I dug a little deeper to see if I could find a definition of "affiliated" -- does it mean "only students, faculty and staff" or other looser forms of affiliation like "alumni" or "parent" or "guest"? One of the great strengths of Shibboleth (generally) and the identity management federations like InCommon (specifically) is that they have fairly rigorous definitions of "member" and "affiliated" -- piggybacking on the eduPerson eduPersonAffiliation attribute definition. I didn't find a firm linkage to those defined eduPerson terms, but I did find an interesting declaration in HathiTrust Digital Library Access and Use Policies: "Users must be authenticated members of a HathiTrust institution or individuals using a computer on a HathiTrust institution's library premises." That would both seem to simultaneously make the Shibboleth requirement redundant in cases where access came from an on-campus IP address and the question about the definition of affiliation moot -- by that statement, anyone using a library terminal would have access even if they weren't otherwise a member of the campus community. Hmmm, I wonder how they are resolving that contradiction?
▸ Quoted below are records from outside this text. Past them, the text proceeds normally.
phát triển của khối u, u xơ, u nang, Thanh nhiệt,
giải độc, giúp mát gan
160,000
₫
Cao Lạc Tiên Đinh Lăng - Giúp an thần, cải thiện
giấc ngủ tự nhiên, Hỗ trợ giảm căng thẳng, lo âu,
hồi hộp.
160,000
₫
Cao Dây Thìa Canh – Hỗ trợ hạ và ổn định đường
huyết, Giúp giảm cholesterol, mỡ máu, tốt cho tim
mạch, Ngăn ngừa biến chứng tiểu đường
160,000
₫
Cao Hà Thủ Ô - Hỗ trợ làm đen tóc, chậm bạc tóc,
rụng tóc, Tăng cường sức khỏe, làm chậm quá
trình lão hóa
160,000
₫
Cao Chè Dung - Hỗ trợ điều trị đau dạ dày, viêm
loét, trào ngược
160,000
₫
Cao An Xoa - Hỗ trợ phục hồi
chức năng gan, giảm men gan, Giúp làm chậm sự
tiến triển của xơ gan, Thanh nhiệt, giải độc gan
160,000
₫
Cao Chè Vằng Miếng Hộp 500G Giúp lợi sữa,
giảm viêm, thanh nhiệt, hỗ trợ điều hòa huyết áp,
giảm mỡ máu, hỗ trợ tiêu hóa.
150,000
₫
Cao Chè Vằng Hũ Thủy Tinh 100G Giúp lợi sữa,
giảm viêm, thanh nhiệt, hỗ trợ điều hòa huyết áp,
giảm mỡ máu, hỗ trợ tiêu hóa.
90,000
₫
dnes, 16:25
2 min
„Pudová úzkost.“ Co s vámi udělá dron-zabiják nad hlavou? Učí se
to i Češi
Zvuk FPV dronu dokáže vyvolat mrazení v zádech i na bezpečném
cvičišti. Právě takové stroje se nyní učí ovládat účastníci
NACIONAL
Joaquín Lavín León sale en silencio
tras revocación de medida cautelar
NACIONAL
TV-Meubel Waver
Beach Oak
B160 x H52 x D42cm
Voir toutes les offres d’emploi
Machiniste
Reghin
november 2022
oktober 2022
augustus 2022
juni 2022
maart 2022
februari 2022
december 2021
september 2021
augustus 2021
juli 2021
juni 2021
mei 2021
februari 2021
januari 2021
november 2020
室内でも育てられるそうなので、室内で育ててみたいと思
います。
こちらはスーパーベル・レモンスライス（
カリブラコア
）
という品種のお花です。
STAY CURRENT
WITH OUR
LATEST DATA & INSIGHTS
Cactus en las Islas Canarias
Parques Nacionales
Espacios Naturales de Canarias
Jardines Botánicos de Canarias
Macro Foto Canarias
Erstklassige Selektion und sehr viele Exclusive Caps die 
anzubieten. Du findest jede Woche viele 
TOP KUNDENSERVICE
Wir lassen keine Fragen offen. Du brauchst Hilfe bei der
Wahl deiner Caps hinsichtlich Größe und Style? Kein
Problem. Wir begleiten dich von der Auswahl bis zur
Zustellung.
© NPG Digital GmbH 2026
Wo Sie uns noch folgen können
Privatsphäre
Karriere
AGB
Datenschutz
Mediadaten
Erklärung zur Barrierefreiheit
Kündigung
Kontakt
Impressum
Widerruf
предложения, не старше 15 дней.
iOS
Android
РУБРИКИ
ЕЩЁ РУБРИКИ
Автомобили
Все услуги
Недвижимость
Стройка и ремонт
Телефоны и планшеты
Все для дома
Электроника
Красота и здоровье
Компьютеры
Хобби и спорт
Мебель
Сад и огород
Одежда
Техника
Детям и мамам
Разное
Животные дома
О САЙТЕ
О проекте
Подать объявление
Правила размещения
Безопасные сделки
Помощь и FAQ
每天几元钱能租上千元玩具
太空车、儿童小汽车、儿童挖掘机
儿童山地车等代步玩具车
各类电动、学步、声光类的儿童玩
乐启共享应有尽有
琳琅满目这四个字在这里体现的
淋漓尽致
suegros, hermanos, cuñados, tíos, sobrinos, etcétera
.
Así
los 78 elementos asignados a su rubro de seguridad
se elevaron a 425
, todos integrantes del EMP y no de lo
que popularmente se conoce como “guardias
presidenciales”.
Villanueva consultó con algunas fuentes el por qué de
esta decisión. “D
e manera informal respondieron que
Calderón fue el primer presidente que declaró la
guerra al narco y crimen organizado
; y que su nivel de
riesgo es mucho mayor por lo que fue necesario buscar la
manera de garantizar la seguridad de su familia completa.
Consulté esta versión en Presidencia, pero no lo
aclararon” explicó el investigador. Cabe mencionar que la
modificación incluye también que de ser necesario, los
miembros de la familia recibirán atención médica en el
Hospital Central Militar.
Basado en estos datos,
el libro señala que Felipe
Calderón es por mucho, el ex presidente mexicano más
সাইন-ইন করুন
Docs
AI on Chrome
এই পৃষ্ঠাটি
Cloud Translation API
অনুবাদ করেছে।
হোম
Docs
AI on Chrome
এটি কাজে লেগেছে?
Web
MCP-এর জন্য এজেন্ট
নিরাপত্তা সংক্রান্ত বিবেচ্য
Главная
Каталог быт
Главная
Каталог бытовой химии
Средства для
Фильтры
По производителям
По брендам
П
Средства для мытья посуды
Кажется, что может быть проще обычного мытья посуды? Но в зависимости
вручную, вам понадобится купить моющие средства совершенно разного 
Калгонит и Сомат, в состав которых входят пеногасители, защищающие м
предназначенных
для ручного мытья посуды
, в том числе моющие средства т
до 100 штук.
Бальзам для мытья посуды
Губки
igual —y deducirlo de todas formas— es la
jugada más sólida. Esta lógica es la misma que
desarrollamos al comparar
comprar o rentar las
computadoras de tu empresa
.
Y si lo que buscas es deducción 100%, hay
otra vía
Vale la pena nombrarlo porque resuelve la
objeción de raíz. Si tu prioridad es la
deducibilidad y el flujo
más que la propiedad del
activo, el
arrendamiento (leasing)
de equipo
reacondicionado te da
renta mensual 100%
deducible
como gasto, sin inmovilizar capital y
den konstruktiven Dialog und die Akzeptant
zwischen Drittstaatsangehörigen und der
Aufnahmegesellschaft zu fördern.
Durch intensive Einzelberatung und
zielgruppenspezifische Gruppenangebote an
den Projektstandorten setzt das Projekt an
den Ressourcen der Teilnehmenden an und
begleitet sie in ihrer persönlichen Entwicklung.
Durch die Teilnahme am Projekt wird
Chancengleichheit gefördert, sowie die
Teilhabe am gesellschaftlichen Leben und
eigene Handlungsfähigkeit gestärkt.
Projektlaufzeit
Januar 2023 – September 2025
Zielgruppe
Digging a little deeper, I found the HathiTrust Shibboleth technical details page where they talk about the kinds of attributes required to use the service. They do require 'eduPersonScopedAffiliation' ((eduPersonScopedAffiliation is nearly the same as eduPersonAffiliation; it just tacks "@" on the end.)), so they can see the types of membership someone has with an institution. It is also refreshing that the only other element they require is eduPersonTargetedID -- the "persistent, non-reassigned, privacy-preserving identifier" known only to the institution and the service. (The eduPerson definition goes on to say: "This attribute is designed to preserve the principal's privacy and inhibit the ability of multiple unrelated services from correlating principal activity by comparing values. It is therefore REQUIRED to be opaque, having no particular relationship to the principal's other identifiers, such as a username or eduPersonPrincipalName. It SHOULD be considerably difficult for an observer to guess the value that would be returned to a given service provider.") It is great to see HathiTrust using the privacy-enhancing aspects of Shibboleth like they were meant to be used. Because they are using targetedID, a prosecuting party would need to subpoena records from both HathiTrust (to get the eduPersonTargetedID of the person they were interested in) and the member institution (to see who that eduPersonTargetedID was assigned to) to pin research activities to a specific individual.